Compute Grid 2.5

Welcome to the new and improved HBS Compute Grid v2.5!

Sections:

Introduction

Based on both research computing trends and recommendations from the HBS research computing environment assessment, Research Computing Services (RCS) has been working closely with HBS IT to make improvements to our local compute grid. This new compute grid, v2.5, provides the following updates and enhancements:

  • Improved compute capacity through more hardware and better using of existing hardware
  • Significantly fewer restrictions on compute capacity
  • Increased safeguards to prevent CPU spillover and memory problems
  • Newer OS and software versions, and improved usability
  • More software titles, including GitKraken, a GUI Git version control application, and Spyder, a Python IDE
  • Better command-line submission scripts, to improve productivity.

We have summarized below what we believe are the need-to-know points for you to begin your work in the new environment. We ask that you read through this and related documents / web pages thoroughly. Note that both environments will be running side-by-side during a transition period until the end of December (the anticipated transition close). Thus, there will be differences with directions, hostnames, URLs, etc. Although we have tried to document these differences as much as possible, and please let us if there are any omissions. Of course, contact us at any time if you have questions. 

Major Changes to Note 

We put together some information to summarize and detail the improvements to our computing environment:

The two major interrelated points to remember as you conduct your work are: 

  • Interactive sessions are now limited to 1 or 3 days. Most batch sessions are limited to 3 or 7 days.  
  • The per-user resource limits have been either raised or eliminated.  

The queue changes and limits are discussed in detail in both the Major Usability Changes page and on our LSF Partitions web page.

Finally, PAC is not immediately available in the new environment. We hope to have this running in early 2019.

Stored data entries
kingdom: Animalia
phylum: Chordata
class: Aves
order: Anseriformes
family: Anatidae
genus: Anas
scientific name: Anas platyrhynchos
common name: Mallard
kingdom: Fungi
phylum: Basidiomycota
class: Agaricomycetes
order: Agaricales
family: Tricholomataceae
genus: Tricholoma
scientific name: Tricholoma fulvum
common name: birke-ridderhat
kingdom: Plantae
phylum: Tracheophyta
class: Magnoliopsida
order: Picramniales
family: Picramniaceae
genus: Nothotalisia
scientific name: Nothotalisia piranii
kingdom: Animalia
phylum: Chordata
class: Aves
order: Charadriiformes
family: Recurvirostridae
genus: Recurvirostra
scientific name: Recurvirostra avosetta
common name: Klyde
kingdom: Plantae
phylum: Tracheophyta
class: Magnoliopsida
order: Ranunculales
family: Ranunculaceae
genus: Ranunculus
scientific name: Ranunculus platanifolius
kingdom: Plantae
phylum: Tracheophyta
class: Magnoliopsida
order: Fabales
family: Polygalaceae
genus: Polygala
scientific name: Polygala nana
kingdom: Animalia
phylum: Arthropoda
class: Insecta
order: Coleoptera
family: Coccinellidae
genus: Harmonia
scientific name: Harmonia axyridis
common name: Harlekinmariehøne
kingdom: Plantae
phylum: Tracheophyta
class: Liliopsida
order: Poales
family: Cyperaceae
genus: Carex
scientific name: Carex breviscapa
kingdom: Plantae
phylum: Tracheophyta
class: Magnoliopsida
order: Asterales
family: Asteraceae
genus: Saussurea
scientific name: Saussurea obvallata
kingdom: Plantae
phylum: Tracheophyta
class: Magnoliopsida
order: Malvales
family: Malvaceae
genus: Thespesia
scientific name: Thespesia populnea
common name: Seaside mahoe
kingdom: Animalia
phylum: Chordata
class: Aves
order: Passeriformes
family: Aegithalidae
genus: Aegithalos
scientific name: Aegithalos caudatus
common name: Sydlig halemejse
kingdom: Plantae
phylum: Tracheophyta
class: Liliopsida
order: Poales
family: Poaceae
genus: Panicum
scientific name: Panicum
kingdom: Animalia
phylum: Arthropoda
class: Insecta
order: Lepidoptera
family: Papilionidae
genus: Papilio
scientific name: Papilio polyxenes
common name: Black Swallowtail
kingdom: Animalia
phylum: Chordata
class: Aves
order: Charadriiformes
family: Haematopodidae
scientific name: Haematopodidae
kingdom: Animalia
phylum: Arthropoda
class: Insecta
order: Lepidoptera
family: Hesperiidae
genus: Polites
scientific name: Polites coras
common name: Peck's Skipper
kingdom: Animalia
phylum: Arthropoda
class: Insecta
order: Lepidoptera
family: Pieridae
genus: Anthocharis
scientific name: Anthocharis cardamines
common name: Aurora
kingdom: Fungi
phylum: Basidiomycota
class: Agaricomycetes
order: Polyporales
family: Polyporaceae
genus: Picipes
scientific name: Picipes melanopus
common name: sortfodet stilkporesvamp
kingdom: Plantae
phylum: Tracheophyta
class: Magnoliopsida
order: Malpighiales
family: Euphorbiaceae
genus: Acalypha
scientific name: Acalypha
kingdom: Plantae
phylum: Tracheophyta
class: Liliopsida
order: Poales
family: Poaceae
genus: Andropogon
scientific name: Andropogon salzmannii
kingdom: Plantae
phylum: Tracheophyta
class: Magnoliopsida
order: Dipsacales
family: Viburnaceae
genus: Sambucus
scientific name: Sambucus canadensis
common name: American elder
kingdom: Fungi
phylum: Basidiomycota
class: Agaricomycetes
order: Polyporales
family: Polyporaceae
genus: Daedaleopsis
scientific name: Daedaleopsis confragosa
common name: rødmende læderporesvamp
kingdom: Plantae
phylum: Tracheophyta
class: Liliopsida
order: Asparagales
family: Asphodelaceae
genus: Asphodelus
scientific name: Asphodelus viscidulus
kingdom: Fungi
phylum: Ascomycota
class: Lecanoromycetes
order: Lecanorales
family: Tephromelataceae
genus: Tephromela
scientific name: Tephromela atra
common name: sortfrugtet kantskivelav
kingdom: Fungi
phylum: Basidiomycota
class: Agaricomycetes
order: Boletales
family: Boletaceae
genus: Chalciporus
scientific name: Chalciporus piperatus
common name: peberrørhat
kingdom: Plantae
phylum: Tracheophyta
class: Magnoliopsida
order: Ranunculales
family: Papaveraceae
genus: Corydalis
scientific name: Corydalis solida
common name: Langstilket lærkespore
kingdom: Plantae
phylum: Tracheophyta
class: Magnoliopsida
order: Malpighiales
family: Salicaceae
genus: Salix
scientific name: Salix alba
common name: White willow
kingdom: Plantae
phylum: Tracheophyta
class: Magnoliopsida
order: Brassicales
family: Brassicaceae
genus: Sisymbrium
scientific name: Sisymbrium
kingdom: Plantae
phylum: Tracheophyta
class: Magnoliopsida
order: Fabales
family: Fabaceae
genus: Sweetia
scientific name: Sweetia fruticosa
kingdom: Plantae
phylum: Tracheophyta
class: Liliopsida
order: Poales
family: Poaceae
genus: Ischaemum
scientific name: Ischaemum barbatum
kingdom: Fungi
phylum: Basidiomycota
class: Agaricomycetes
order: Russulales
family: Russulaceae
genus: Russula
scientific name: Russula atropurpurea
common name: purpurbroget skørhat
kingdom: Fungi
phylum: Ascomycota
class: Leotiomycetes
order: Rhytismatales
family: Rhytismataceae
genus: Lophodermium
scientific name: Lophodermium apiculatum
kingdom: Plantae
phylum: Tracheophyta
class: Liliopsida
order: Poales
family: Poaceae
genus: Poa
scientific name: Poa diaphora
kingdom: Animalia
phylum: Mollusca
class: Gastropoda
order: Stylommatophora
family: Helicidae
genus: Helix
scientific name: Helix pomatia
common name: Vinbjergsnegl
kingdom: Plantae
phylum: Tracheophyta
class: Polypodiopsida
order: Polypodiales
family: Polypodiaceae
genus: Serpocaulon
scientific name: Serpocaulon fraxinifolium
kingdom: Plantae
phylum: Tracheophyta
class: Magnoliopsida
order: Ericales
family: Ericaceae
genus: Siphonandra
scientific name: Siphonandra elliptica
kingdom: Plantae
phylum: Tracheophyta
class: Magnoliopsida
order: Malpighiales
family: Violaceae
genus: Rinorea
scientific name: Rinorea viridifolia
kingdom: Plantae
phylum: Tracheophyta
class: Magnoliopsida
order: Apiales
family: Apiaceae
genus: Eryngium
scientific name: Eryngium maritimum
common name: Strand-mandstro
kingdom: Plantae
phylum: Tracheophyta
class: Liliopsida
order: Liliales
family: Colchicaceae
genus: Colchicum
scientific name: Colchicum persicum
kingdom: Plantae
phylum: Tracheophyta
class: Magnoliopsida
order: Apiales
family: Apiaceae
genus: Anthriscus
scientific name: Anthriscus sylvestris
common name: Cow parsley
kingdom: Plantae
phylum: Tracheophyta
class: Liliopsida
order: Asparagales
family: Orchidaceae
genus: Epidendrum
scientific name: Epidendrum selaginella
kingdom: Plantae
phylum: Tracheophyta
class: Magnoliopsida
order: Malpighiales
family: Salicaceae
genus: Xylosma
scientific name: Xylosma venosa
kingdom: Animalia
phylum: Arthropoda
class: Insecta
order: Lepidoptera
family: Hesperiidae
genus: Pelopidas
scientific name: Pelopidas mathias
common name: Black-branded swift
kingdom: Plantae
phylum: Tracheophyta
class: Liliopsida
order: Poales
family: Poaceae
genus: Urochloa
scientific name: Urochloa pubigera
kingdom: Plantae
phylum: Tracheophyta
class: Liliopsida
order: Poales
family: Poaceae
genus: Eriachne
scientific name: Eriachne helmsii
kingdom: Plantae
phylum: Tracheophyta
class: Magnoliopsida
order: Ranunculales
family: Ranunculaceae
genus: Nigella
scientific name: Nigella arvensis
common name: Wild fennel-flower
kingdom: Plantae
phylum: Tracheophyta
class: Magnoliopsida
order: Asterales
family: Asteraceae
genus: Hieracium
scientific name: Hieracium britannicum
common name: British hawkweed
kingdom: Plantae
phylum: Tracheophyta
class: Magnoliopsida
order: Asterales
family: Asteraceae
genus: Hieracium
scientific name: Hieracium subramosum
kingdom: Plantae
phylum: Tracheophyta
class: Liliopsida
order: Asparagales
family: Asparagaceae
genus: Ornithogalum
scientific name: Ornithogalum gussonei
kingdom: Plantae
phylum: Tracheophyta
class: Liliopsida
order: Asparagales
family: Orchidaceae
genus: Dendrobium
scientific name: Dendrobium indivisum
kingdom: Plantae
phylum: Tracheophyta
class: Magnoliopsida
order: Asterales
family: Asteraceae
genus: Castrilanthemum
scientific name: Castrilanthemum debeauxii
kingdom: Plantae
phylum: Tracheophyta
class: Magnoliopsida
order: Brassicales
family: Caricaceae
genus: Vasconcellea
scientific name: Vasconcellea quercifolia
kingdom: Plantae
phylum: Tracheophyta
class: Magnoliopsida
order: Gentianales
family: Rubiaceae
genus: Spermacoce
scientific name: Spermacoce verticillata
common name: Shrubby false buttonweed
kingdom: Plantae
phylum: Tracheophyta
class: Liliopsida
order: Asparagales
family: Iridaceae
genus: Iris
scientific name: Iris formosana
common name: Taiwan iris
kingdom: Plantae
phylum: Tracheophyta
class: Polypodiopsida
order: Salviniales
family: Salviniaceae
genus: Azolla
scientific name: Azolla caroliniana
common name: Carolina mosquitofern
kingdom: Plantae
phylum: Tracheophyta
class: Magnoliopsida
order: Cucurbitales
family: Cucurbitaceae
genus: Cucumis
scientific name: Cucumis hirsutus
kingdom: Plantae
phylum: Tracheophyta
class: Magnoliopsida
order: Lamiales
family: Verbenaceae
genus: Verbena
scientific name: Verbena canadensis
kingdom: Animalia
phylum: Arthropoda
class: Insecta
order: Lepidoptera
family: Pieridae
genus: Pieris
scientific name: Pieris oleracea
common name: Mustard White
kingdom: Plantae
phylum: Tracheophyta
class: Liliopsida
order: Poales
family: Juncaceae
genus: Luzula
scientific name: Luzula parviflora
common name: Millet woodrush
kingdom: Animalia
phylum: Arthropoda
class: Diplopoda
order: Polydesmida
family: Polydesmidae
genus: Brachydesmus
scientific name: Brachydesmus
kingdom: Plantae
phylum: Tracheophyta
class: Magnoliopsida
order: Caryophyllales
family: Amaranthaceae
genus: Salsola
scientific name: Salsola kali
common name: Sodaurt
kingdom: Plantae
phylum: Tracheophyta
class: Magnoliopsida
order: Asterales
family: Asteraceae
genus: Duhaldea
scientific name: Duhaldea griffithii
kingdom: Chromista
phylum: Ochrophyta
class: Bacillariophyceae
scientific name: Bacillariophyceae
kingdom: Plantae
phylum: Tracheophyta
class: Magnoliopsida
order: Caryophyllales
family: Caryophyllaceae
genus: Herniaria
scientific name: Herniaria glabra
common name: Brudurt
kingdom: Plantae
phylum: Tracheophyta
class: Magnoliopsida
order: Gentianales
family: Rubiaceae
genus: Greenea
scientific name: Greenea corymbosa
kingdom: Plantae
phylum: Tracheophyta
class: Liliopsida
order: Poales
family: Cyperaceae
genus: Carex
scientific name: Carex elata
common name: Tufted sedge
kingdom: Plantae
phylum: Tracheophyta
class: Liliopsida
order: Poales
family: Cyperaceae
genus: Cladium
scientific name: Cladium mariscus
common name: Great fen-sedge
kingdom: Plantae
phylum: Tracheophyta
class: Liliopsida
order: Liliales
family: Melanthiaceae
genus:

- SHORT PROBLEM A -
Repeat the part of the compute grid page that opens with the words containing "We have summarized" and closes with "you have questions.".
- SHORT PROBLEM B -
Summarize the compute grid page in two sentences.
- SHORT PROBLEM C -
Pick up the compute grid page after its final sentence and keep writing it.

- TASK RESPONSE A -
We have summarized below what we believe are the need-to-know points for you to begin your work in the new environment. We ask that you read through this and related documents / web pages thoroughly. Note that both environments will be running side-by-side during a transition period until the end of December (the anticipated transition close). Thus, there will be differences with directions, hostnames, URLs, etc. Although we have tried to document these differences as much as possible, and please let us if there are any omissions. Of course, contact us at any time if you have questions.

- TASK RESPONSE B -
Research Computing Services has worked with HBS IT on compute grid v2.5, which brings more compute capacity, fewer restrictions, safeguards against CPU spillover and memory problems, newer OS and software versions, more software titles, and better command-line submission scripts. Interactive sessions are now limited to 1 or 3 days and most batch sessions to 3 or 7 days, per-user resource limits have been raised or eliminated, and PAC is not immediately available in the new environment.

- TASK RESPONSE C -
Major Considerations 

During the transition period into mid-December, we will migrate compute nodes from the old (v2.0) environment into the new (current), v2.5 environment. We invite you to use the new environment immediately, but do keep in mind that the compute capacity is slightly constrained at the start, but will increase over time.

Additionally, the queues and scheduling setup is a work in progress! As we add more compute nodes, watch usage patterns, and determine how the scheduler responds, we may need to adjust the scheduling policies and limits; though we will communicate clearly any changes and with advanced notice. 

Login

During this transition period, you will need to use new hostnames to log into the new environment: 

  • For SSH / terminal sessions, login in to hbsgrid.hbs.edu. You might receive a warning about a host key/fingerprint. Please accept/save the changes, as this is an expected behavior for a new login server.
  • For NoMachine GUI sessions, follow the setup instructions on our website, but use researchnx-new.hbs.edu for the hostname.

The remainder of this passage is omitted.